_Brief_
In full and without change, retype the records.

_Record set_
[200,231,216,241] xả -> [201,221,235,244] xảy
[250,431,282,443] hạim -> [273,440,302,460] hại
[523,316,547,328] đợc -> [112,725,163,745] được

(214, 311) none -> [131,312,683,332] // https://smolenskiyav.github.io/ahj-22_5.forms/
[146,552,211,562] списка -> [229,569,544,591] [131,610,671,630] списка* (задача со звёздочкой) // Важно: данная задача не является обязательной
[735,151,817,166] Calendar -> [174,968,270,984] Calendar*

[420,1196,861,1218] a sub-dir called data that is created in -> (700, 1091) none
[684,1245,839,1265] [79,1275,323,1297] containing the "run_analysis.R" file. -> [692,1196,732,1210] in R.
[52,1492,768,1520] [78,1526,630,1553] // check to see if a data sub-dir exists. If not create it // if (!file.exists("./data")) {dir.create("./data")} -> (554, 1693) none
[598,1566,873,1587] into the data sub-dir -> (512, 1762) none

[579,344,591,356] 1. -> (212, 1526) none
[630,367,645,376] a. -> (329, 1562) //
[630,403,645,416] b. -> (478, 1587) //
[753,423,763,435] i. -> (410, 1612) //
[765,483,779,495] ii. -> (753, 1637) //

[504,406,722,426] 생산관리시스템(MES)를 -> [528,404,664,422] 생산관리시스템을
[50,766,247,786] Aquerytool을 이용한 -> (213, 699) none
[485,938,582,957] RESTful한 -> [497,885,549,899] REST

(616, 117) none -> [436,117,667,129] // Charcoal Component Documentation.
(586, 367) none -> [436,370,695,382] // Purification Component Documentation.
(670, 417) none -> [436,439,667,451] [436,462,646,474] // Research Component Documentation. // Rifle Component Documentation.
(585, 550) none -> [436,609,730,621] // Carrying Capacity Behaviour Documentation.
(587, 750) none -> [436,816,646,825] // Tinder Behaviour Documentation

_Solution_
[200,231,216,241] xả -> [201,221,235,244] xảy
[250,431,282,443] hạim -> [273,440,302,460] hại
[523,316,547,328] đợc -> [112,725,163,745] được

(214, 311) none -> [131,312,683,332] // https://smolenskiyav.github.io/ahj-22_5.forms/
[146,552,211,562] списка -> [229,569,544,591] [131,610,671,630] списка* (задача со звёздочкой) // Важно: данная задача не является обязательной
[735,151,817,166] Calendar -> [174,968,270,984] Calendar*

[420,1196,861,1218] a sub-dir called data that is created in -> (700, 1091) none
[684,1245,839,1265] [79,1275,323,1297] containing the "run_analysis.R" file. -> [692,1196,732,1210] in R.
[52,1492,768,1520] [78,1526,630,1553] // check to see if a data sub-dir exists. If not create it // if (!file.exists("./data")) {dir.create("./data")} -> (554, 1693) none
[598,1566,873,1587] into the data sub-dir -> (512, 1762) none

[579,344,591,356] 1. -> (212, 1526) none
[630,367,645,376] a. -> (329, 1562) //
[630,403,645,416] b. -> (478, 1587) //
[753,423,763,435] i. -> (410, 1612) //
[765,483,779,495] ii. -> (753, 1637) //

[504,406,722,426] 생산관리시스템(MES)를 -> [528,404,664,422] 생산관리시스템을
[50,766,247,786] Aquerytool을 이용한 -> (213, 699) none
[485,938,582,957] RESTful한 -> [497,885,549,899] REST

(616, 117) none -> [436,117,667,129] // Charcoal Component Documentation.
(586, 367) none -> [436,370,695,382] // Purification Component Documentation.
(670, 417) none -> [436,439,667,451] [436,462,646,474] // Research Component Documentation. // Rifle Component Documentation.
(585, 550) none -> [436,609,730,621] // Carrying Capacity Behaviour Documentation.
(587, 750) none -> [436,816,646,825] // Tinder Behaviour Documentation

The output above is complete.